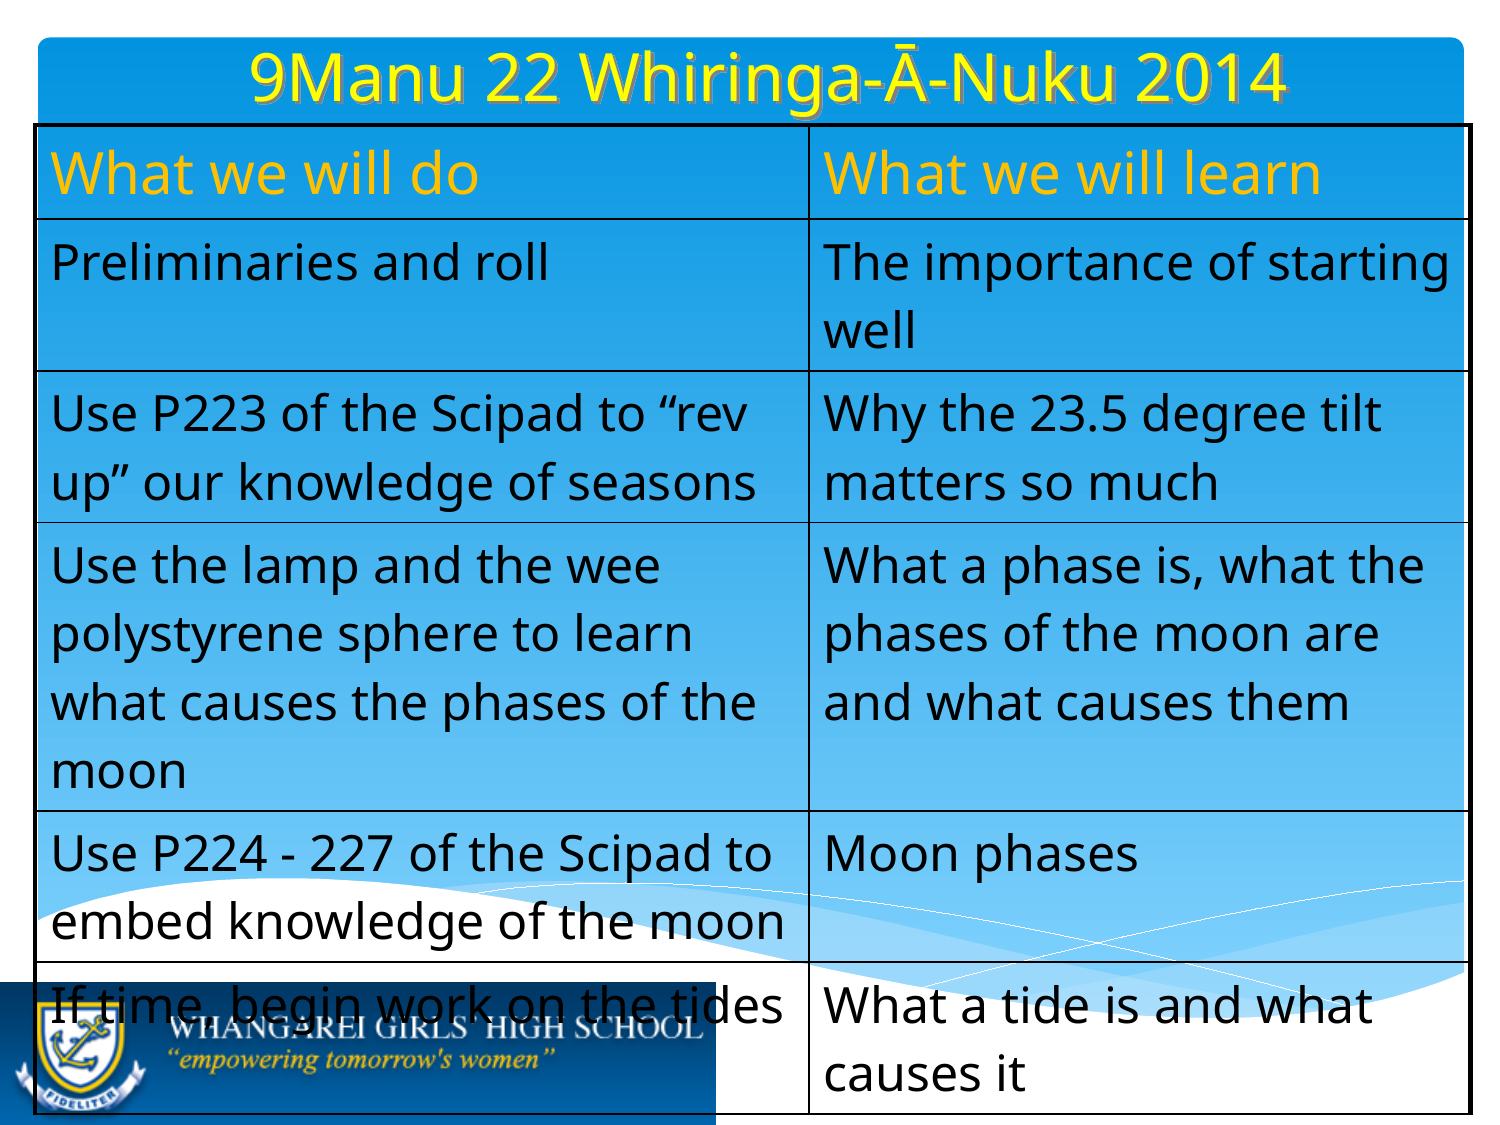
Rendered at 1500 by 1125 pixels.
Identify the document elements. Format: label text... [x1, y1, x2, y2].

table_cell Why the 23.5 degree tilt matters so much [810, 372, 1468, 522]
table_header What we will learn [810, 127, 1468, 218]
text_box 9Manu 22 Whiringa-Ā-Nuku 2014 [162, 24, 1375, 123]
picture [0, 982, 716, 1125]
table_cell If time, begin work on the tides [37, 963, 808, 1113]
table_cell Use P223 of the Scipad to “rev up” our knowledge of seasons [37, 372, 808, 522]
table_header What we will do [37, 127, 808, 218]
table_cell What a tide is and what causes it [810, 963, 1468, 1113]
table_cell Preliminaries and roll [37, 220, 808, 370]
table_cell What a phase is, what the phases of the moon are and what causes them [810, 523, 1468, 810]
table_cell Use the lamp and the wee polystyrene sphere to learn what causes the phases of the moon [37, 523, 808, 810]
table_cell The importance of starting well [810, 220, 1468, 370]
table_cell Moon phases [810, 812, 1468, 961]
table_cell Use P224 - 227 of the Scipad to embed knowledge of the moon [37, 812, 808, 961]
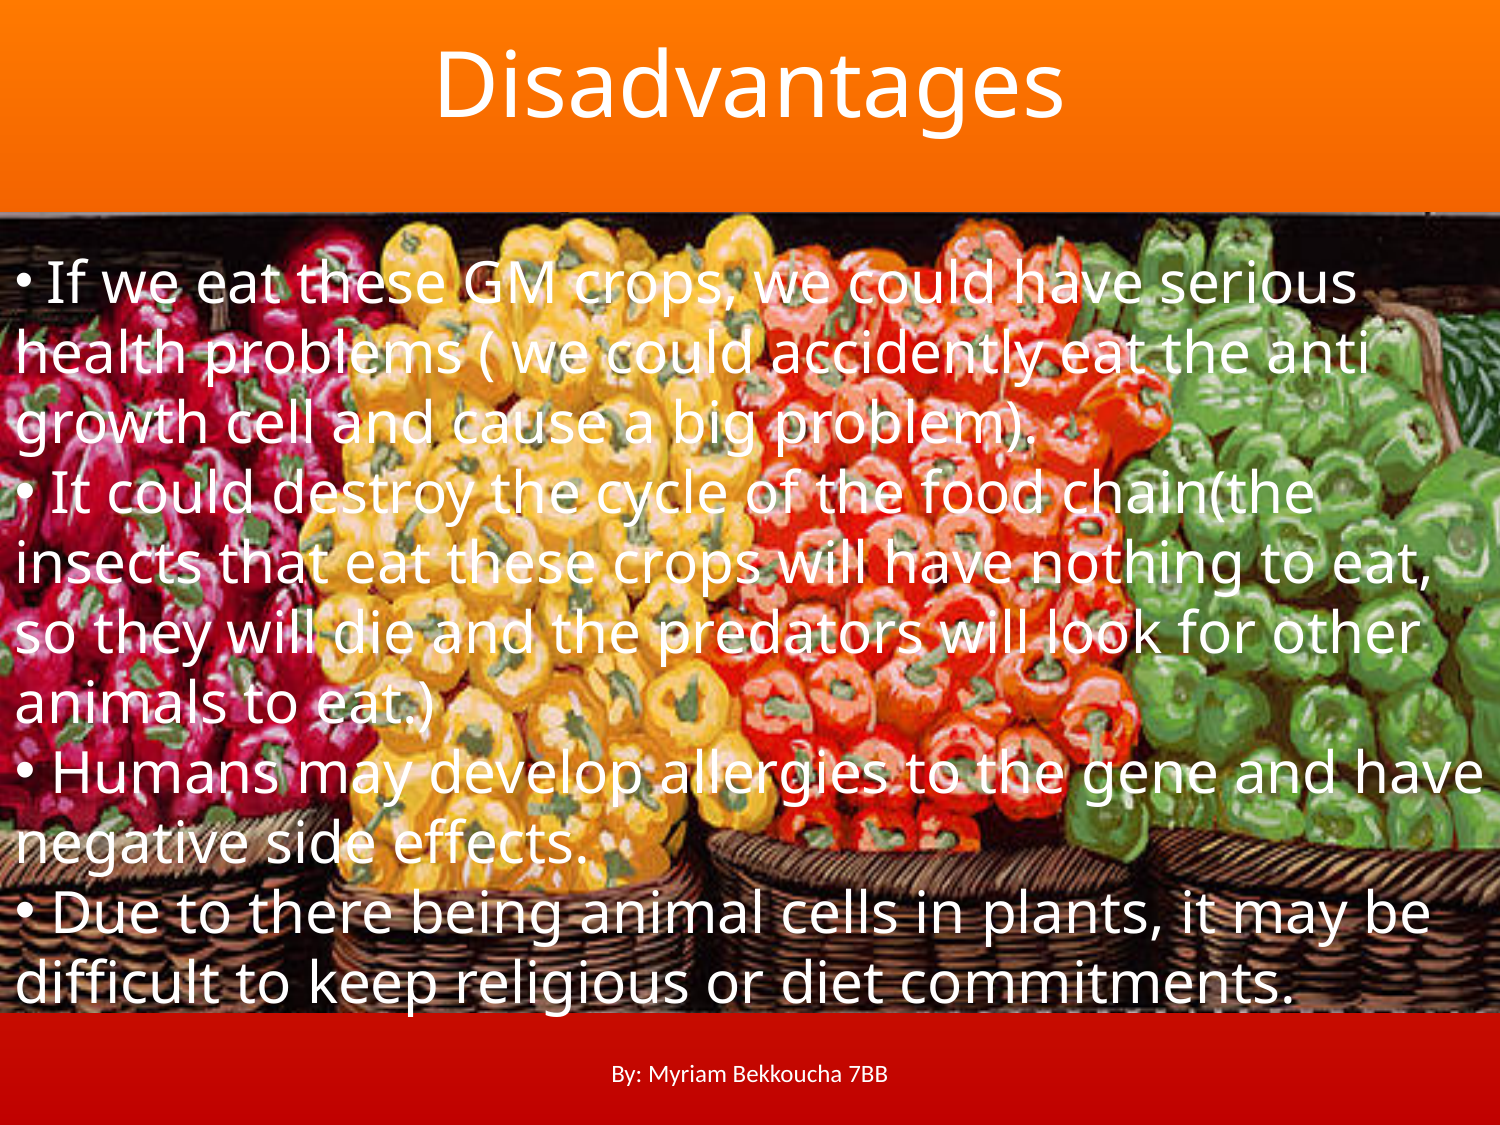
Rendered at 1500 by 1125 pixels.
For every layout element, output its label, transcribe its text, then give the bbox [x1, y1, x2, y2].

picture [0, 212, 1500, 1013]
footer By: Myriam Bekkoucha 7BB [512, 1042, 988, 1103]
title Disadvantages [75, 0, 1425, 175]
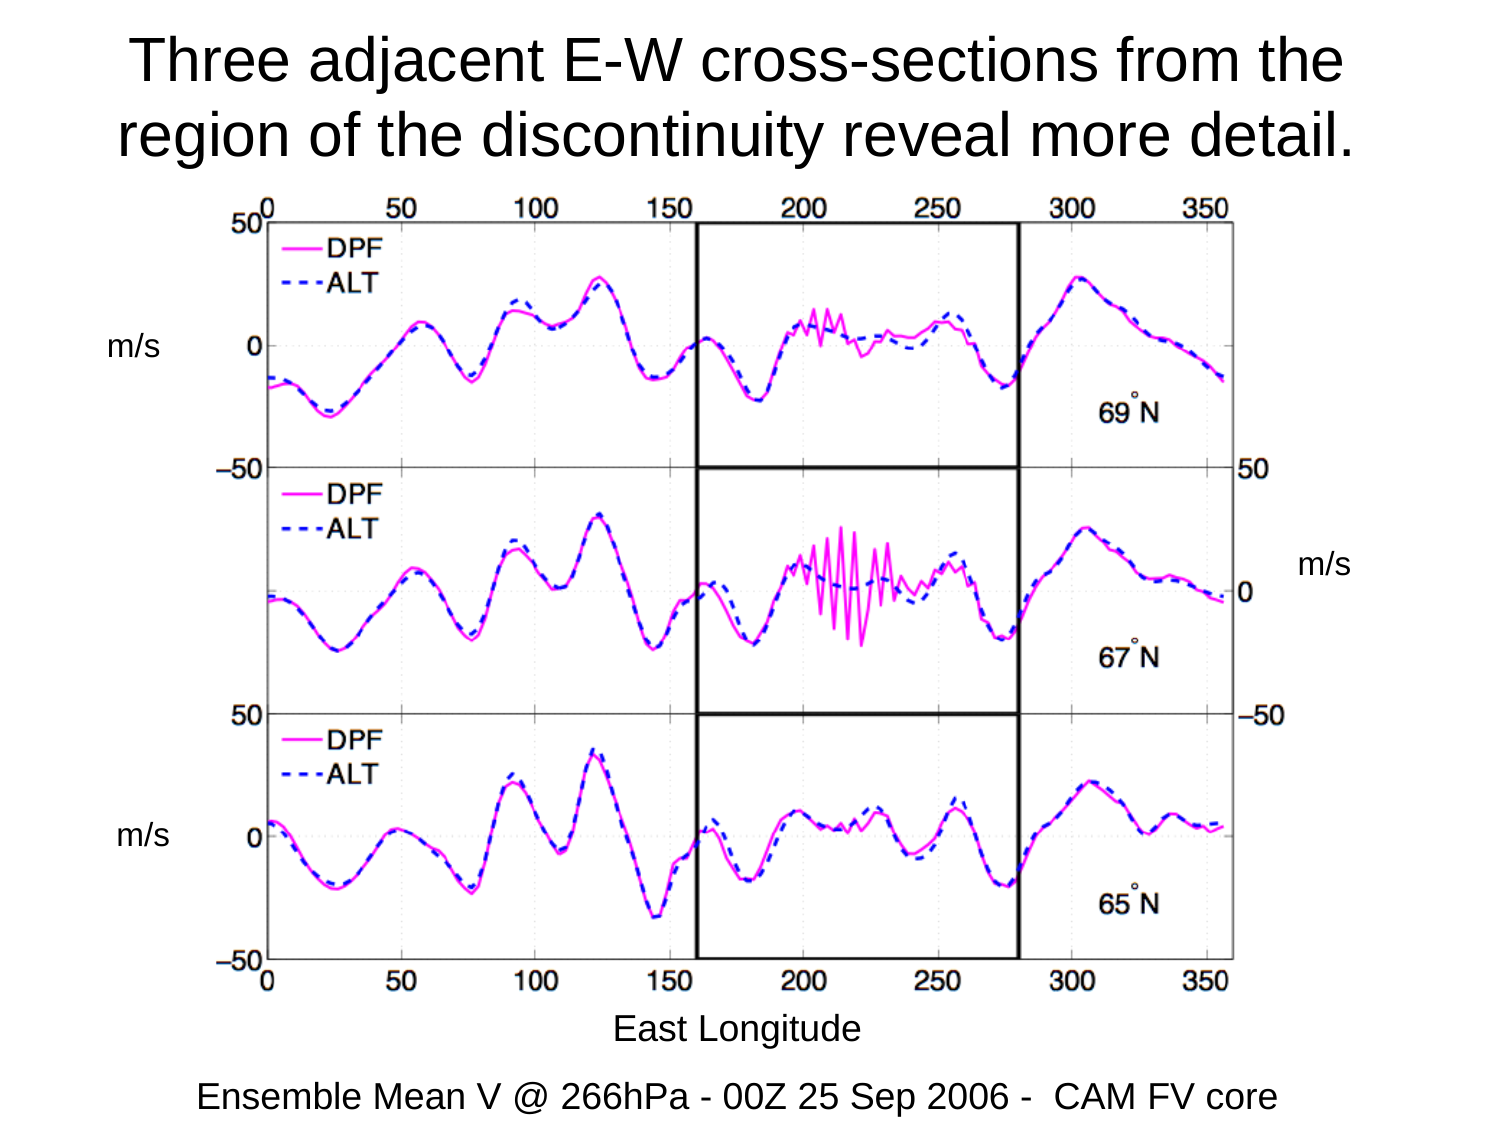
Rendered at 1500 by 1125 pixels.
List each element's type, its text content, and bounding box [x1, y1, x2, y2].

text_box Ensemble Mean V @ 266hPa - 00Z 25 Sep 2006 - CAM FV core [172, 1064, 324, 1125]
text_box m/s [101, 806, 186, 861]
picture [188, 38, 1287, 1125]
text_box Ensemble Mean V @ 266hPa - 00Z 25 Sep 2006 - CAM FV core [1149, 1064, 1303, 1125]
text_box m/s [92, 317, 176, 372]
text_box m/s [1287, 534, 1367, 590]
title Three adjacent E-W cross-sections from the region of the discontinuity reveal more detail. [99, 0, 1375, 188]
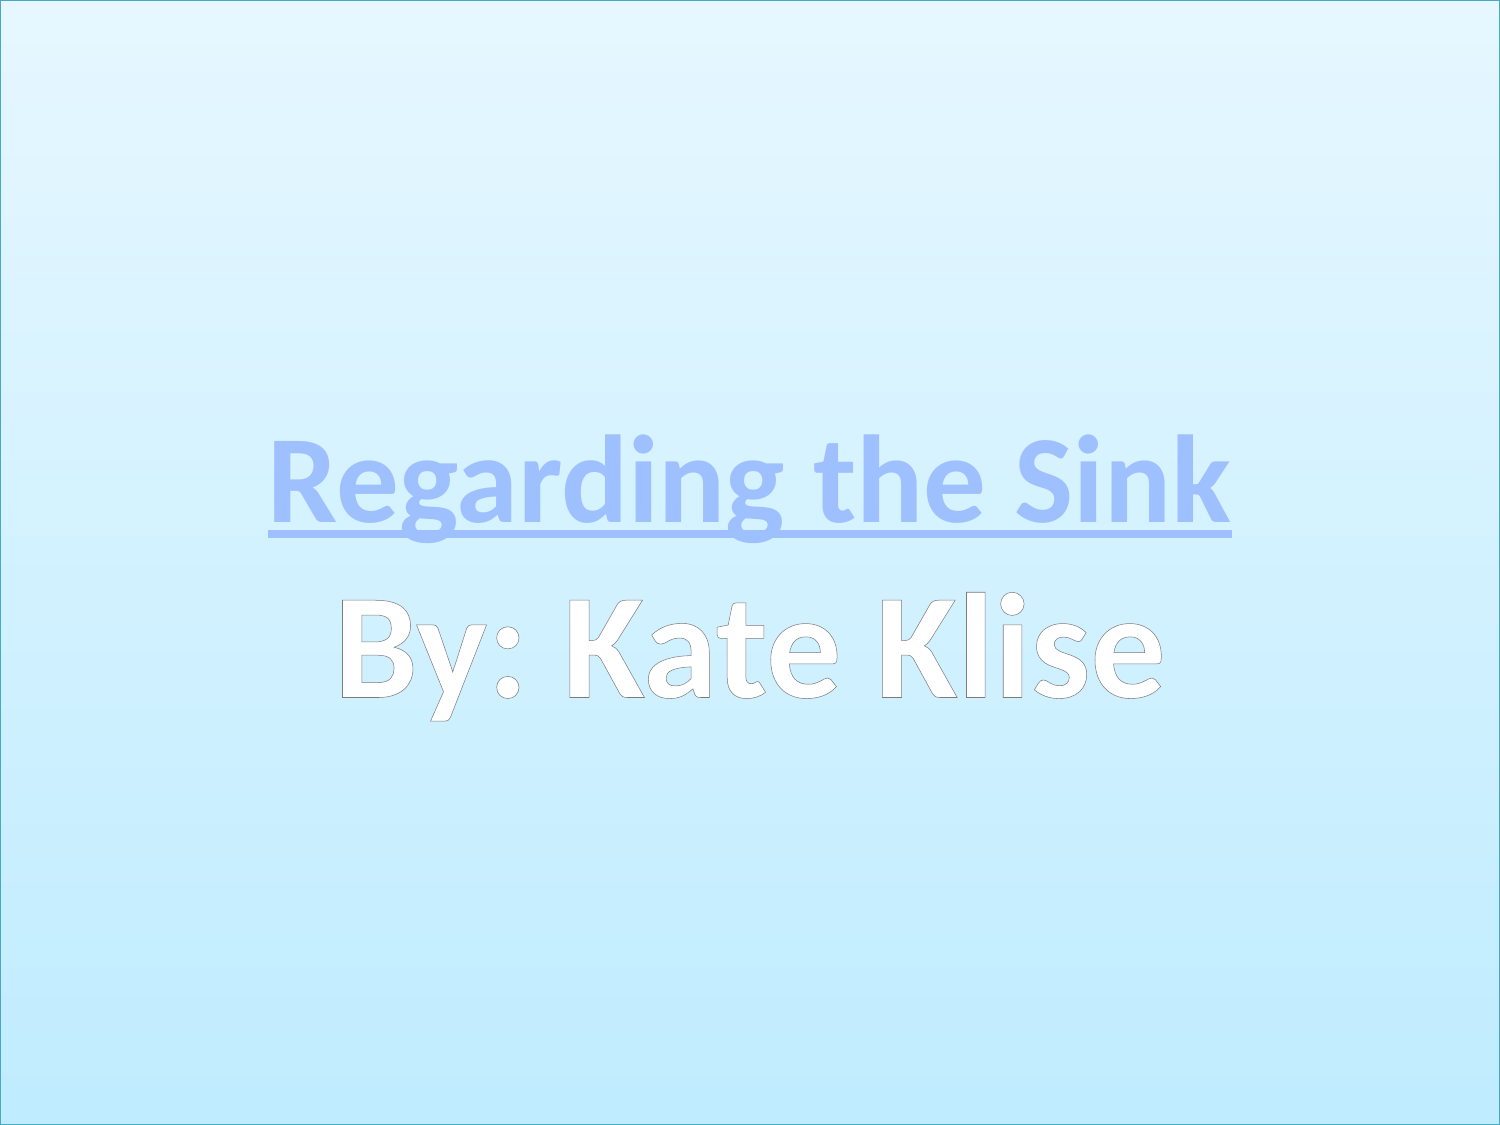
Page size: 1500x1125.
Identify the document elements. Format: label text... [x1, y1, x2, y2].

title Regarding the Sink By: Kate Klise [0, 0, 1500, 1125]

## Task details
Starting with the line that holds "List each element's", print each line through the last one of the data exactly as written, but do not include the pictures.

## Answer to this problem
List each element's type, its text content, and bounding box [x1, y1, x2, y2].

text_box Ensemble Mean V @ 266hPa - 00Z 25 Sep 2006 - CAM FV core [172, 1064, 324, 1125]
text_box m/s [101, 806, 186, 861]
picture [188, 38, 1287, 1125]
text_box Ensemble Mean V @ 266hPa - 00Z 25 Sep 2006 - CAM FV core [1149, 1064, 1303, 1125]
text_box m/s [92, 317, 176, 372]
text_box m/s [1287, 534, 1367, 590]
title Three adjacent E-W cross-sections from the region of the discontinuity reveal more detail. [99, 0, 1375, 188]
Page size: 1500x1125.
Identify the document elements. Format: label text... [x1, y1, x2, y2].

title Regarding the Sink By: Kate Klise [0, 0, 1500, 1125]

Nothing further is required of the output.